Video by Rava Films for smARTpower
SMARTPOWER: COMMUNITY COLLABORATION IN LAGOS, NIGERIA
U.S. DEPARTMENT OF STATE, BRONX MUSEUM, UNIVERSITY OF LAGOS AND WOMEN AND YOUTH ART FOUNDATION, 2013
The U.S. Department of State’s smARTpower initiative sent U.S. artists abroad to create community-based art projects with local artists and young people.
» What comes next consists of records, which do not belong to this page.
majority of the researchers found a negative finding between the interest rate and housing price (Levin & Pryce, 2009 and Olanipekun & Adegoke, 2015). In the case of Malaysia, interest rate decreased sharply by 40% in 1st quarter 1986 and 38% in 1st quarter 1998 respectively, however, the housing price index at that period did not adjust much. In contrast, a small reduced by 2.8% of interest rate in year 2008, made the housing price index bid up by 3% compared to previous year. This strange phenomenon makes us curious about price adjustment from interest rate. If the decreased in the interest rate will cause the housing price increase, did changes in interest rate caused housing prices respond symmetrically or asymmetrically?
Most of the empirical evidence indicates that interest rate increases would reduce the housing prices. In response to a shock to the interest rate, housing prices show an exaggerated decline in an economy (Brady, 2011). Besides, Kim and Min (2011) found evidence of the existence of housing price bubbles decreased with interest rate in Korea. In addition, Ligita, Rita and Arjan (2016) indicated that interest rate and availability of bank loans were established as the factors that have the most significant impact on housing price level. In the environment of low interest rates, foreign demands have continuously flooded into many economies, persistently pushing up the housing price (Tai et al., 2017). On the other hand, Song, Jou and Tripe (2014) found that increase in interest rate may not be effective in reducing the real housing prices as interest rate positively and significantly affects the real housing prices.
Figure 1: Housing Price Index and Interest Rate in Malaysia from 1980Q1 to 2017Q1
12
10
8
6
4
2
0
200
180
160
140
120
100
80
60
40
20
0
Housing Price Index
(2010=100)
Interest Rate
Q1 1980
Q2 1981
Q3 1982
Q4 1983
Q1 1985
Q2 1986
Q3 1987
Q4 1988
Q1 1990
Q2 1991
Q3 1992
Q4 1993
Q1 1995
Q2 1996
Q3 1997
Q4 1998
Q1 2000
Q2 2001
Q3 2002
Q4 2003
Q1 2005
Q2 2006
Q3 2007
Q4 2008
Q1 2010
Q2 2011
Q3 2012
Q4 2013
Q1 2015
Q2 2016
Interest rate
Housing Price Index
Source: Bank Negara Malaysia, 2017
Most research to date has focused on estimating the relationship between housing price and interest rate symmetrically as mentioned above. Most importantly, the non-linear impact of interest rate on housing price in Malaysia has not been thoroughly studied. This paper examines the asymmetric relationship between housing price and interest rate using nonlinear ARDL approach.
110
Brett Cook’s project in Lagos, Nigeria, included workshops that centered the collaborative creation of artifacts, celebrations, public art installations, and digital documentation to foster new connections and build community.
Video by Dimitri Moore
Reflections of Healing
Life is Living FESTIVAL, OAKLAND, 2010-2012
Reflections of Healing was a multifaceted process of community building that featured Bay Area residents who, through practice or legacy, demonstrated healing. Reflections anchored Life is Living, an eco-equity, interdisciplinary festival that centers historically underserved neighborhoods and communities with programming in public spaces that have been otherwise neglected.
VIDEO BY LUKE BOUGHEN, REBEKAH FERGUSSON, AND NEIL WILLIAMS AND THE CENTER FOR DOCUMENTARY STUDIES
FACE UP: TELLING STORIES OF COMMUNITY LIFE
DURHAM, NORTH CAROLINA, MAY 2008
Face Up: Telling Stories of Community Life was a documentary and public art project that grew out of local conversations about neighborhood goals in Southwest Central Durham, North Carolina. The project blended the Lehman Brady Visiting Joint Chair Professorship in Documentary Studies and American Studies at Duke University and the University of North Carolina at Chapel Hill with collaborative documentary exploration and art making in community settings across Durham.
Video by Eric Gottesman
AMHERST COLLEGE PORTRAITS: BUILDING COMMUNITY THROUGH LEARNING
AMHERST COLLEGE, JUNE 2008
Amherst College Portraits was a multifaceted process of community building that included the collaborative development of eighteen large-scale public works made by students, faculty, and staff from Amherst College. Participants explored community building through a number of contemplative, educational, and creative exercises, led by Wendy Ewald and Brett Cook and anchored in Ewald’s fall semester class “Collaborative Art: Theory and Practice of Working with a Community.” The project culminated in a public display across the Amherst College campus, at the Mead Art Museum, and in an exhibition catalogue.
> Learn more about Amherst College Portraits
> Continue Watching: Amherst College Portraits: Part II
Video by Eli Jacobs-Fantauzzi, Clenched Fist Productions
REVOLUTION: CELEBRATE HARLEM 127TH STREET – A COLLABORATION
HARLEM, NEW YORK, 2004
Revolution: Celebrate Harlem 127th Street – A Collaboration was a festival that aimed to build divine relationships through collaborative visual art experiences, short film screenings, video stations, and DJ/music performances. At the center of these exercises for positive shared experiences was a commentary, if not a representation, of revolution—with the focus being the people of Harlem, most specifically folks from 127th Street.